DOCUMENT PASSAGE =>

*** Begin section ***

Dior celebrates female artists and girls of the 60s

Maria Grazia Chiuri’s latest collection paid homage to Niki de Saint Phalle – and included a free copy of Linda Nochlin’s ‘Why Have There Been No Great Women Artists?’

Another week, another fashion capital. The shows have arrived in Paris, with Dior kicking things off as usual. This season, Maria Grazia Chiuri explored the work, politics, life and style of female artists – focussing on one in particular. Here's what went down.


The set out the back of the Musée Rodin had a giant stone facade, with a quote about tarot cards by artist Niki de Saint Phalle – the sculptor known for her shapely and colourful female figures – etched into its surface. Decorating the inside of the show space, which had walls and a ceiling made to look like smooth clay, were clusters of shattered mirror fragments. At the foot of the runway was a glittering cavern, which resembled the totally mad house de Saint Phalle lived in in Tuscany – a giant sphinx with a shiny silver reflective interior.


It’s not often you find feminist literature on the seats at fashion shows, but it’s something we could certainly get used to. This afternoon’s show came with free reading material: the essay “Why Have There Been No Great Women Artists”, published by Linda Nochlin in 1971 in the journal Woman in Sexist Society: Studies in Power and Powerlessness. A seminal text of feminist art history, Nochlin questions the barriers in place which have meant that there are apparently no female equivalents to Michelangelo or Picasso – and breaks down privilege and institutional power structures as she does so.

SASHA PIVOVAROVA OPENED... a classic French Breton striped top and jeans, her long sleeved t-shirt bearing the title of Nochlin’s essay. Consider this the new ‘We Should All Be Feminists’ t-shirt. A group of girls in denim and black followed, but things soon got a lot more colourful.

*** End section ***

DIRECTIONS =>
a - Name every person mentioned in the Dior show article, in order of first appearance.
b - Please condense the paragraph of the Dior show article that begins "It’s not often you find feminist literature" into two sentences, keeping its main facts.

GIVEN INFORMATION =>
*** Begin section ***

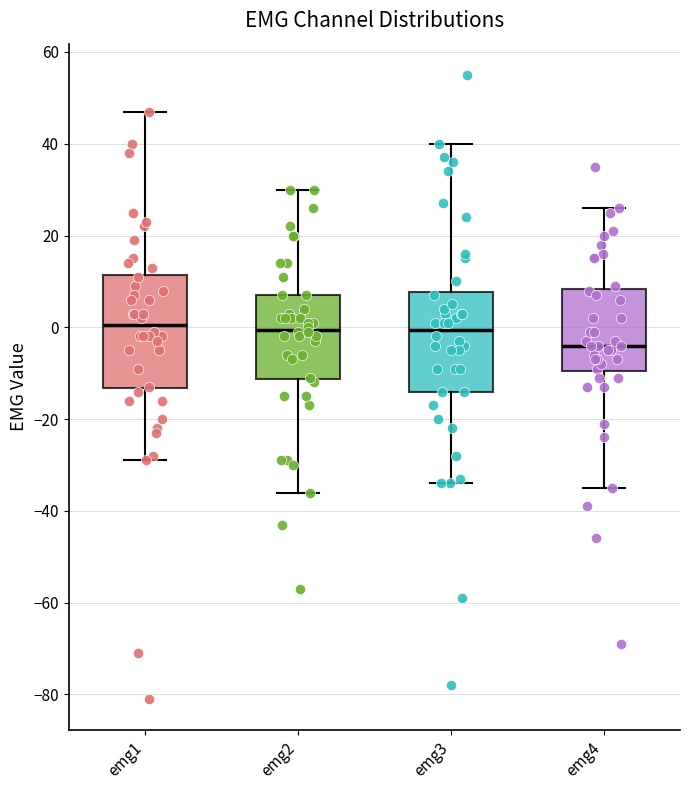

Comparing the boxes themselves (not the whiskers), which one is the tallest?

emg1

*** End section ***

EXERCISE RESPONSES =>
a -
Maria Grazia Chiuri
Niki de Saint Phalle
Linda Nochlin
Michelangelo
Picasso
Sasha Pivovarova

b - The afternoon's show provided free copies of Linda Nochlin's essay "Why Have There Been No Great Women Artists", published in 1971 in the journal Woman in Sexist Society: Studies in Power and Powerlessness. A seminal text of feminist art history, it questions the barriers behind the apparent absence of female equivalents to Michelangelo or Picasso and breaks down privilege and institutional power structures.